EXERCISE TEXT: Begin
BigQuery costs $5/TB scanned (first 1 TB/month free). What that translates to in practice:

| Scenario | ~TB / query | |---|---| | Small site, 1k events/day, 30-day window | < 1 GB | | Medium site, 100k events/day, 30-day window | ~10 GB | | Large site, 1M events/day, 30-day window | ~100 GB | | Same scenarios but querying the full 14-month history | 12-15x the above |

Stay under the free tier with normal usage. Cost-saving patterns:

  1. Always set _TABLE_SUFFIX BETWEEN — don't scan all history if you only need 7 days
  2. Materialize hot queries — CREATE TABLE / CREATE MATERIALIZED VIEW for sessions, daily aggregates, etc.
  3. SELECT only the columns you need — BQ is columnar; selecting event_params array always reads the whole array even if you only want one parameter
  4. Use --dry-run before any new query to see TB scanned: bq query --dry_run --use_legacy_sql=false "SELECT ..."

Streaming vs daily — which to query

| Table prefix | When | |---|---| | events_YYYYMMDD | Stable historical data. Use for reports, analysis. | | events_intraday_YYYYMMDD | "Today" data, near-realtime. Schema is identical, but rows may not be deduped yet. | | events_* (wildcard) | When the date range crosses both. BQ will scan both transparently. |

Today's data lives in events_intraday_TODAY; tomorrow it gets rolled into events_TODAY and the intraday table for today is dropped. So if you have a query that needs both stable history + today, use events_* and filter on _TABLE_SUFFIX.
EXERCISE TEXT: End
INFORMATION SUPPLIED: Begin
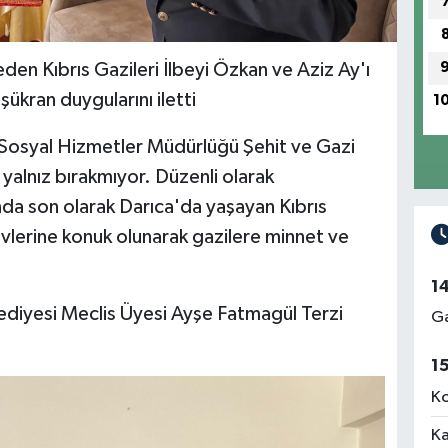
den Kıbrıs Gazileri İlbeyi Özkan ve Aziz Ay'ı
ükran duygularını iletti
1
 Sosyal Hizmetler Müdürlüğü Şehit ve Gazi
 yalnız bırakmıyor. Düzenli olarak
nda son olarak Darıca'da yaşayan Kıbrıs
evlerine konuk olunarak gazilere minnet ve
1
lediyesi Meclis Üyesi Ayşe Fatmagül Terzi
Ga
1
Ko
Ka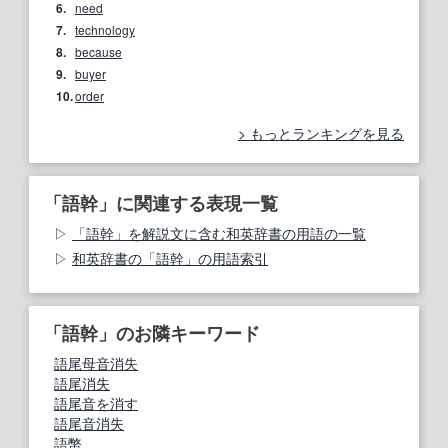
6.
need
7.
technology
8.
because
9.
buyer
10.
order
もっとランキングを見る
「語幹」に関連する表現一覧
「語幹」を解説文に含む和英辞書の用語の一覧
和英辞書の「語幹」の用語索引
「語幹」のお隣キーワード
語尾母音消失
語尾消失
語尾音を消す
語尾音消失
語幣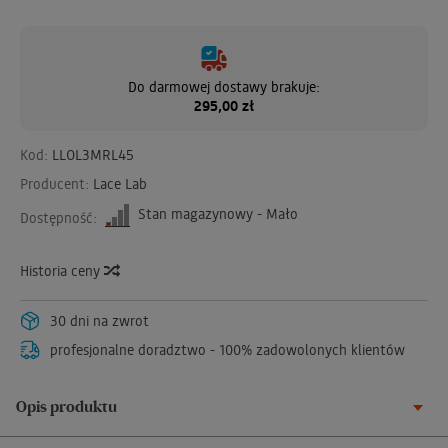
Do darmowej dostawy brakuje:
295,00 zł
Kod:
LLOL3MRL45
Producent:
Lace Lab
Stan magazynowy - Mało
Dostępność:
Historia ceny
30 dni na zwrot
profesjonalne doradztwo - 100% zadowolonych klientów
Opis produktu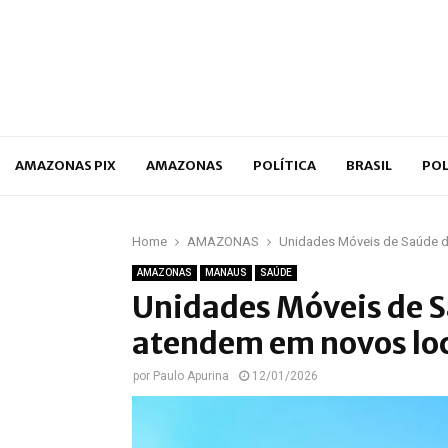
p
AMAZONAS PIX
AMAZONAS
POLÍTICA
BRASIL
POL
Home
AMAZONAS
Unidades Móveis de Saúde da
AMAZONAS
MANAUS
SAÚDE
Unidades Móveis de S
atendem em novos loca
por
Paulo Apurina
12/01/2026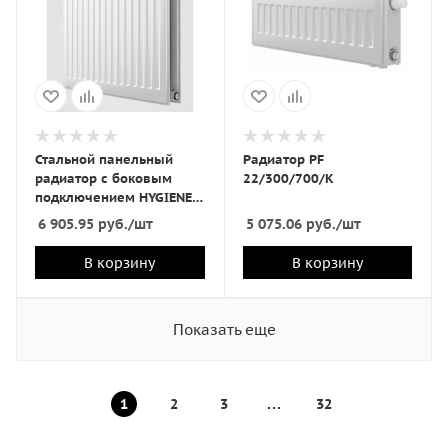
Стальной панельный
Радиатор PF
радиатор с боковым
22/300/700/K
подключением HYGIENE
20/500/1000/K PF
6 905.95
руб.
/шт
5 075.06
руб.
/шт
В корзину
В корзину
Показать еще
1
2
3
32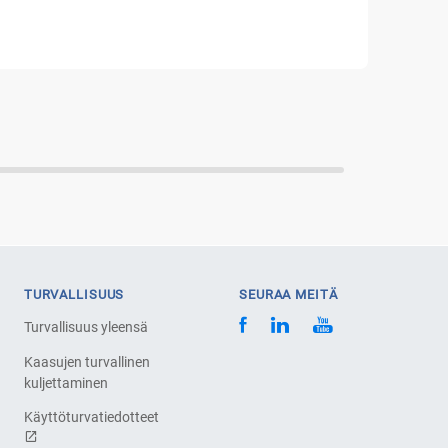
TURVALLISUUS
SEURAA MEITÄ
Turvallisuus yleensä
Kaasujen turvallinen
kuljettaminen
Käyttöturvatiedotteet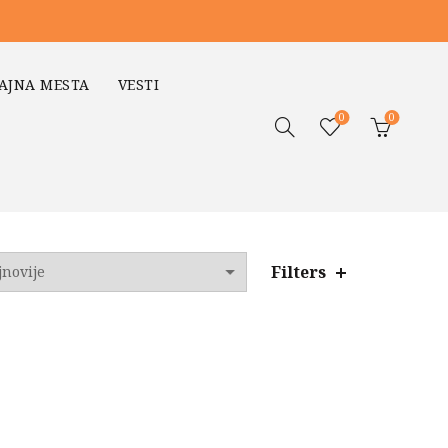
AJNA MESTA
VESTI
0
0
Filters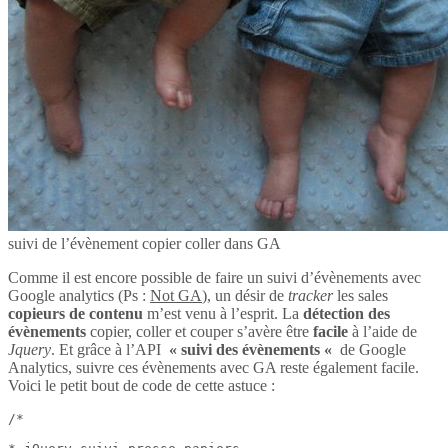
suivi de l’évènement copier coller dans GA
Comme il est encore possible de faire un suivi d’évènements avec
Google analytics (Ps :
Not GA
), un désir de
tracker
les sales
copieurs de contenu
m’est venu à l’esprit. La
détection des
évènements
copier, coller et couper s’avère être
facile
à l’aide de
Jquery
. Et grâce à l’API
« suivi des évènements «
de Google
Analytics, suivre ces évènements avec GA reste également facile.
Voici le petit bout de code de cette astuce :
/*
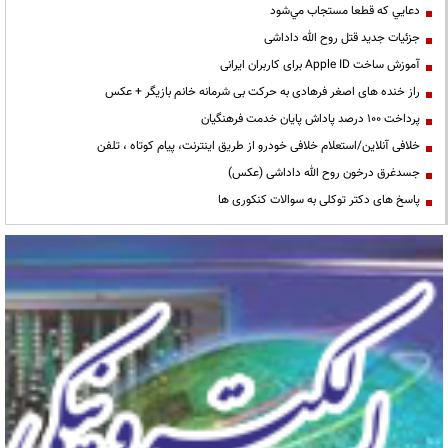
دعايي كه قطعا مستجاب مي‌شود
جزئیات جدید قتل روح الله داداشی
آموزش ساخت Apple ID برای کاربران ایرانی
راز خنده های اصغر فرهادی به حرکت بی شرمانه خانم بازیگر + عکس
پرداخت ۱۰۰ درصد پاداش پایان خدمت فرهنگیان
خلافی آنلاین/استعلام خلافی خودرو از طریق اینترنت، پیام کوتاه ، تلفن
جسدغرق درخون روح الله داداشی (عکس)
پاسخ های دکتر توکلی به سوالات کنکوری ها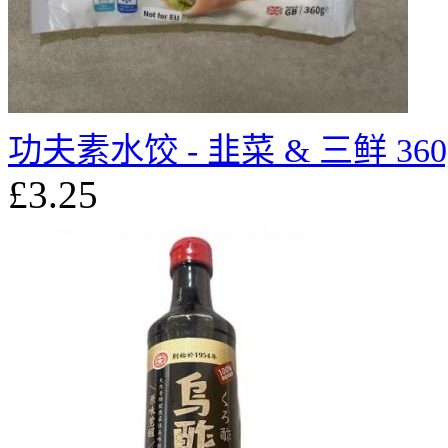
功夫素水饺 - 韭菜 & 三鲜 360
£3.25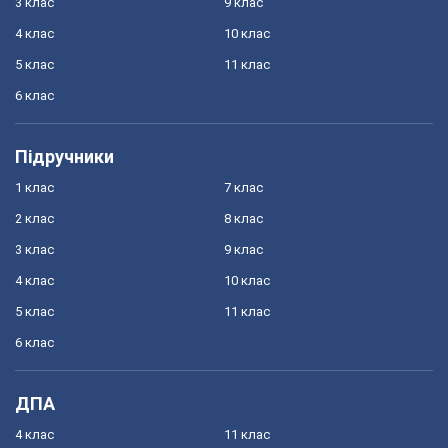
3 клас
9 клас
4 клас
10 клас
5 клас
11 клас
6 клас
Підручники
1 клас
7 клас
2 клас
8 клас
3 клас
9 клас
4 клас
10 клас
5 клас
11 клас
6 клас
ДПА
4 клас
11 клас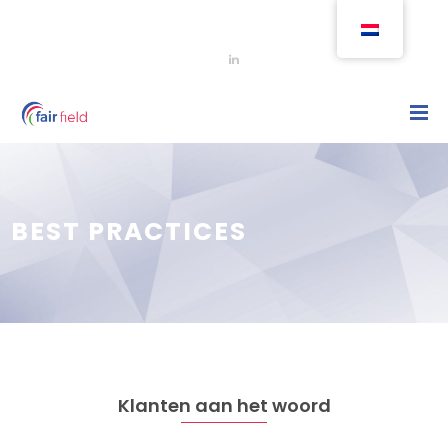
BEST PRACTICES
Klanten aan het woord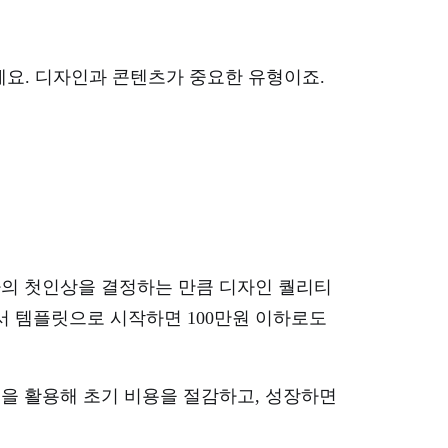
트예요. 디자인과 콘텐츠가 중요한 유형이죠.
사의 첫인상을 결정하는 만큼 디자인 퀄리티
서 템플릿으로 시작하면 100만원 이하로도
을 활용해 초기 비용을 절감하고, 성장하면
INFORMATION SUPPLIED: End
▸ **DIRECTIONS FOR THIS TASK**: Retype the whole BigQuery cost text word for word. The rows have nothing to do with what comes next.

▸ **RESULT FOR THIS TASK**:
BigQuery costs $5/TB scanned (first 1 TB/month free). What that translates to in practice:

| Scenario | ~TB / query | |---|---| | Small site, 1k events/day, 30-day window | < 1 GB | | Medium site, 100k events/day, 30-day window | ~10 GB | | Large site, 1M events/day, 30-day window | ~100 GB | | Same scenarios but querying the full 14-month history | 12-15x the above |

Stay under the free tier with normal usage. Cost-saving patterns:

  1. Always set _TABLE_SUFFIX BETWEEN — don't scan all history if you only need 7 days
  2. Materialize hot queries — CREATE TABLE / CREATE MATERIALIZED VIEW for sessions, daily aggregates, etc.
  3. SELECT only the columns you need — BQ is columnar; selecting event_params array always reads the whole array even if you only want one parameter
  4. Use --dry-run before any new query to see TB scanned: bq query --dry_run --use_legacy_sql=false "SELECT ..."

Streaming vs daily — which to query

| Table prefix | When | |---|---| | events_YYYYMMDD | Stable historical data. Use for reports, analysis. | | events_intraday_YYYYMMDD | "Today" data, near-realtime. Schema is identical, but rows may not be deduped yet. | | events_* (wildcard) | When the date range crosses both. BQ will scan both transparently. |

Today's data lives in events_intraday_TODAY; tomorrow it gets rolled into events_TODAY and the intraday table for today is dropped. So if you have a query that needs both stable history + today, use events_* and filter on _TABLE_SUFFIX.